Combining Local and Federal Programs
Some state and local incentives exist that can work in tandem with the federal tax credit. These opportunities vary by locale and come in the form of grants, rebates, loans and property tax incentives (for renewable-energy equipment). If you are able to produce more energy than your home uses, many electric companies will purchase excess energy, often at the retail rate. The best way to find out about such programs is to contact your state energy office, local utility or the Database of State Incentives for Renewables & Efficiency. Unlike federal tax credits, some state and local grant and rebate programs may be available only on a first-come, first-served basis. It is advisable to determine whether funding is available and how long it will take to receive it when budgeting for your project.
Tips for Using Green Tax Credits
- Act soon to qualify for energy-efficiency upgrades.
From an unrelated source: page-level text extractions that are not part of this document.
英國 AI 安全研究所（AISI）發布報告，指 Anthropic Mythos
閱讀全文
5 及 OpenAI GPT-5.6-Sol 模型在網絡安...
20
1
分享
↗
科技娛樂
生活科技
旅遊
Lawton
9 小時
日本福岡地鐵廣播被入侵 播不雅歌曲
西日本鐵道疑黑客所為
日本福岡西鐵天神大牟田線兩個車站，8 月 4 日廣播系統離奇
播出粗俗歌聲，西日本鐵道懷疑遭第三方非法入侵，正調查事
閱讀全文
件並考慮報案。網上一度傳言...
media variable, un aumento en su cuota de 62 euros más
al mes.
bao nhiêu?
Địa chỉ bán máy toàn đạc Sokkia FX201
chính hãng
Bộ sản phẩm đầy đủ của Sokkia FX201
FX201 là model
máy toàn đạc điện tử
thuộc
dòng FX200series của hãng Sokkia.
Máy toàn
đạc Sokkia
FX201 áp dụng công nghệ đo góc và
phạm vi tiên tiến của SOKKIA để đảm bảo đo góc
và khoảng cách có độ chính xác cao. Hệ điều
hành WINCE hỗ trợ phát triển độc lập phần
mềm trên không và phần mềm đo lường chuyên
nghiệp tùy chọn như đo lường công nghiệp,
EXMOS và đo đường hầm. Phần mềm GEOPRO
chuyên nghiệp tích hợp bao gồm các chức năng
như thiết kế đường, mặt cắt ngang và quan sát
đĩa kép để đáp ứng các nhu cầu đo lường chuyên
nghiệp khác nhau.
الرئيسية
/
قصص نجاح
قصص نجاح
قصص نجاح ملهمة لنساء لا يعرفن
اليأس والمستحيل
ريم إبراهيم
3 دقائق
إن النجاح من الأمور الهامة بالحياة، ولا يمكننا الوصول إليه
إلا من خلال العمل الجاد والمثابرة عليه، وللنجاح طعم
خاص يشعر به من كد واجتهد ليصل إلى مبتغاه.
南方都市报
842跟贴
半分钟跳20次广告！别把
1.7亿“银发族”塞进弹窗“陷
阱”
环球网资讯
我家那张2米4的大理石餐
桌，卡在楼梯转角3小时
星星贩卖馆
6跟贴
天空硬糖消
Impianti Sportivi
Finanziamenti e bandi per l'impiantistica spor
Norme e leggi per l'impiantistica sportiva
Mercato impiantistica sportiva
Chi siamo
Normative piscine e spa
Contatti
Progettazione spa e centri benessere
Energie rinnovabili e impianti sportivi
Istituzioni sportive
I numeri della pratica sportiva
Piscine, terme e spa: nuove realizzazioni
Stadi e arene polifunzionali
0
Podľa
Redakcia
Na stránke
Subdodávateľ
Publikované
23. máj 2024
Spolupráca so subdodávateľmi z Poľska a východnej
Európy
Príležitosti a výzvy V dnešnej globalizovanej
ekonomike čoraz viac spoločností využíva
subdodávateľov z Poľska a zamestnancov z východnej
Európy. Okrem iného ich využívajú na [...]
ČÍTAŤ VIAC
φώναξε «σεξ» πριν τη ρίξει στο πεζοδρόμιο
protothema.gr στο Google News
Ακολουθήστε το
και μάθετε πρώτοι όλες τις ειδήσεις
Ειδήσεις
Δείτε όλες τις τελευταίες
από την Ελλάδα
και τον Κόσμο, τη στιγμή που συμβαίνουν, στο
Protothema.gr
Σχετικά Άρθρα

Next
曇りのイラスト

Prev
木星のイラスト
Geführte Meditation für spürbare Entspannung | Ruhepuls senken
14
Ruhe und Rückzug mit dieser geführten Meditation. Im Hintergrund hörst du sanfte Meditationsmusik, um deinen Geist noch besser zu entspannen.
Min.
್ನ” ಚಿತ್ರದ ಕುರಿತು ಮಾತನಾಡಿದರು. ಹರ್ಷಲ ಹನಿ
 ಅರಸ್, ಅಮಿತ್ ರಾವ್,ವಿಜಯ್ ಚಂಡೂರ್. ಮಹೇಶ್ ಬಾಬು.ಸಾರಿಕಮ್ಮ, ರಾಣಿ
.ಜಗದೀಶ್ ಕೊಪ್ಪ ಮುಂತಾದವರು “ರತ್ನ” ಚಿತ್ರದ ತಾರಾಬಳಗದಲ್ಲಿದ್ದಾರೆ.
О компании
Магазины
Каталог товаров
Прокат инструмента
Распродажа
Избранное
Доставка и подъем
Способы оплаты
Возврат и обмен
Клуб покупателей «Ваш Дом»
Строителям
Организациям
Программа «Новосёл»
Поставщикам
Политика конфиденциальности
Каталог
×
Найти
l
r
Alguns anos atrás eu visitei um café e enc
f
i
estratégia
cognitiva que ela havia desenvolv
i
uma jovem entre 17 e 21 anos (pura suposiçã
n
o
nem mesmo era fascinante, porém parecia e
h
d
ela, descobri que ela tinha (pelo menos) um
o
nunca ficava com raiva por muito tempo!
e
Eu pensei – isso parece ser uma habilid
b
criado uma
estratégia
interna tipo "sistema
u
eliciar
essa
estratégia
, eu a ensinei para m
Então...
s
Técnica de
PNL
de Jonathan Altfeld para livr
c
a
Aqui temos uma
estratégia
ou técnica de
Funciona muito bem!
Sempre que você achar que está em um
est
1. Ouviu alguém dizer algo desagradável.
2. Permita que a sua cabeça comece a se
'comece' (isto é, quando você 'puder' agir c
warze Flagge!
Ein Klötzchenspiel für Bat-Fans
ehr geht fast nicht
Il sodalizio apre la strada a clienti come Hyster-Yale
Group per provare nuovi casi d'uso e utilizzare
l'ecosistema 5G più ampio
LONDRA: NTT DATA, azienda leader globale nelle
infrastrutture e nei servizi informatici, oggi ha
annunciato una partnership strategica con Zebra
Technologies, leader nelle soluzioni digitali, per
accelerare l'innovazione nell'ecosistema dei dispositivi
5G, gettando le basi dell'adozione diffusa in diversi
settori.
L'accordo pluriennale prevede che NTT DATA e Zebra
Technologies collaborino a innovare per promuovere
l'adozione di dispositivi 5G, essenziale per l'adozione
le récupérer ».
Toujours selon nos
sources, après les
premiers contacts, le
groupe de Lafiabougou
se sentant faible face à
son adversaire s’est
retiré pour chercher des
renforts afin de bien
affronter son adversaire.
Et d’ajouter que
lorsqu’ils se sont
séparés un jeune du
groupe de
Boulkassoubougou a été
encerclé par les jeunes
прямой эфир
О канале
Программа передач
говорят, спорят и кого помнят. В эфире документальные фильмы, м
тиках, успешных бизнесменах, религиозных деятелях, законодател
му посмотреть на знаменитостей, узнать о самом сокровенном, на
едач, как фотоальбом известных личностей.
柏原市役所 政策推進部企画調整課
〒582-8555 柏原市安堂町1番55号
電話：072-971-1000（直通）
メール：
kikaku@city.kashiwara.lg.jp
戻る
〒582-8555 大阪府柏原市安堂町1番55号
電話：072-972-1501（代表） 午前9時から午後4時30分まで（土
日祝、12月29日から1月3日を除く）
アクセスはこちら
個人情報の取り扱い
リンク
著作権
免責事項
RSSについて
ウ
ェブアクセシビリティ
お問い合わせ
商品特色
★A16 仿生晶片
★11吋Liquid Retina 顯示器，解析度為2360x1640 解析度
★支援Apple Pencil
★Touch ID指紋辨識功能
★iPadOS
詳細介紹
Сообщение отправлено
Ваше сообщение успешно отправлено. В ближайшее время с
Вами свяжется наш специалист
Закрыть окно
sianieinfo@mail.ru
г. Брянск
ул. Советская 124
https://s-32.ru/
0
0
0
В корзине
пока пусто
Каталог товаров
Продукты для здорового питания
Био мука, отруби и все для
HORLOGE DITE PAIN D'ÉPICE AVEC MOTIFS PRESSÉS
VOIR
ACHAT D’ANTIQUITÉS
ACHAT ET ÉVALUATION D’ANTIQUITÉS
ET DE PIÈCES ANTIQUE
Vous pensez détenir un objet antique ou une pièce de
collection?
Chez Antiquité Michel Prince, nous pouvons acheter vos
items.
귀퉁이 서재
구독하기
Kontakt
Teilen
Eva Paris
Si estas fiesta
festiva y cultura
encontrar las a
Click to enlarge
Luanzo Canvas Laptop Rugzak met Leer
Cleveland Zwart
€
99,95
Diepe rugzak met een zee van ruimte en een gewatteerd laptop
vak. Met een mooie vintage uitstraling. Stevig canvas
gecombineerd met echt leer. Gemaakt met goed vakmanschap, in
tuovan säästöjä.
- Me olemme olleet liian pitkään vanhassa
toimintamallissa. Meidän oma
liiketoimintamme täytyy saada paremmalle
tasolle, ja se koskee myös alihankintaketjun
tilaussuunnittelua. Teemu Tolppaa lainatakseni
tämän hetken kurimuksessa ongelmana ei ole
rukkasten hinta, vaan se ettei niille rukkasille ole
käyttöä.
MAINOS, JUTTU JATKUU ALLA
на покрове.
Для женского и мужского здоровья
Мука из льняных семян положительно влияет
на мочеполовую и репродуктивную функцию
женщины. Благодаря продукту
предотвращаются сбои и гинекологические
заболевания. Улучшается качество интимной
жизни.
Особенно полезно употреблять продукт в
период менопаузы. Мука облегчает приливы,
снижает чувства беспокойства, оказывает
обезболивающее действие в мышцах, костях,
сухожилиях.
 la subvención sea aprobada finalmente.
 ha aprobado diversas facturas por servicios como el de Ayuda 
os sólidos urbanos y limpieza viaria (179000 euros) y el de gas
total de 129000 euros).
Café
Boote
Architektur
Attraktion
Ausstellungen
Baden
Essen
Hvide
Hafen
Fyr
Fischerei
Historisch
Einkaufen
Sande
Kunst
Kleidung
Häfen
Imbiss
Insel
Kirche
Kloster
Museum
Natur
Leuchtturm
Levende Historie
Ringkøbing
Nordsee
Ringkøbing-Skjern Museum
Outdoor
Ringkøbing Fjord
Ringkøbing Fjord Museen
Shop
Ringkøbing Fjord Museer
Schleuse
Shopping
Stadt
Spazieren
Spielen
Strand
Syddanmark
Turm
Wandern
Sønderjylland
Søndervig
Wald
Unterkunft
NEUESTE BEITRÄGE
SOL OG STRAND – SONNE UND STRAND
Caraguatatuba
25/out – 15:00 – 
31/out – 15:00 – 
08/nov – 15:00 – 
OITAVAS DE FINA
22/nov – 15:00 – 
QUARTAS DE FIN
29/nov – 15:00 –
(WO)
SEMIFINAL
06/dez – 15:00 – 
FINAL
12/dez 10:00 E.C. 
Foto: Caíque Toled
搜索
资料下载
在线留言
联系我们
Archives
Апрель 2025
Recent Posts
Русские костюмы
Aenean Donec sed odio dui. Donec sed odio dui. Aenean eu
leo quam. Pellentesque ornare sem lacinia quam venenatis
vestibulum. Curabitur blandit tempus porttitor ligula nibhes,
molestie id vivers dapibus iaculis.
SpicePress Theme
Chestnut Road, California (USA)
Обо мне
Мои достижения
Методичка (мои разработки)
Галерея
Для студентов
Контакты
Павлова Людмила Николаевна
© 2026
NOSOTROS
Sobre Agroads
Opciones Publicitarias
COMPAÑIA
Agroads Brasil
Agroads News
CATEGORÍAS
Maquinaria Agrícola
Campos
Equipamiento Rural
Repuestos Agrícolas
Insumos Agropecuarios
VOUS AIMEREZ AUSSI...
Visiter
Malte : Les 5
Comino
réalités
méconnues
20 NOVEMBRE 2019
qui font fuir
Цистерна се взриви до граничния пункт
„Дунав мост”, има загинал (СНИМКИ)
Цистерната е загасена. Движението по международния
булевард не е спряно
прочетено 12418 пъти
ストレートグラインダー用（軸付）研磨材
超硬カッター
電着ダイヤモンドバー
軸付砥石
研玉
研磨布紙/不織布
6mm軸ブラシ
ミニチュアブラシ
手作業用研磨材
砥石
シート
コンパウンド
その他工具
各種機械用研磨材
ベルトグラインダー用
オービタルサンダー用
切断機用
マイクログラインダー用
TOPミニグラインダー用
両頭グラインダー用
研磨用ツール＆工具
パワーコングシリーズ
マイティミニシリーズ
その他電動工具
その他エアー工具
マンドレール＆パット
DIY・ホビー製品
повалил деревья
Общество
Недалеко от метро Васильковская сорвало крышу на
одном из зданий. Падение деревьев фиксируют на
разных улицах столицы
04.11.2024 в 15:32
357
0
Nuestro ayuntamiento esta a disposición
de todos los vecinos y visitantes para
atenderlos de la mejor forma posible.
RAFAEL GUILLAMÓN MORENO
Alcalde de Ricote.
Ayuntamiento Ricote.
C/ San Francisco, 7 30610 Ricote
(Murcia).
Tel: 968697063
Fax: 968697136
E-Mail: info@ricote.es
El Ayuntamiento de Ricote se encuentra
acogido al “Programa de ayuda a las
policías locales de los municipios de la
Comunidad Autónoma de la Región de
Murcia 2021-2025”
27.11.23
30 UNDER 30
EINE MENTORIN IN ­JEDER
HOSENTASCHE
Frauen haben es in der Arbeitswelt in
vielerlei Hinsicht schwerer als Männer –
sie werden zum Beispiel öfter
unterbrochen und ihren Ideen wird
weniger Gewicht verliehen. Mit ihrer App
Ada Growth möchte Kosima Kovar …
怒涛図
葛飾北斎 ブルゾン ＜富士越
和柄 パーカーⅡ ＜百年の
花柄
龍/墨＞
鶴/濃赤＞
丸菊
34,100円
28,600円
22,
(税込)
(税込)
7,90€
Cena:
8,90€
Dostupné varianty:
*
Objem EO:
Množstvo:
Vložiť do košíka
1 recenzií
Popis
The residential energy-efficiency tax credit expires at the end of 2011. The renewable-energy credit lasts through 2016.
- Ensure you are installing qualified products if you plan to claim the tax credit (many Energy Star appliances qualify; check energystar.gov for a list).
- Some qualified products may require a longer lead time because of increased demand from the tax credit, so plan accordingly.
- File an IRS form 5695 with your taxes.
- Determine whether you may also qualify for state and local incentives by visiting dsireusa.org.
- Keep in mind that the criteria for qualifying products may vary between federal and local incentives.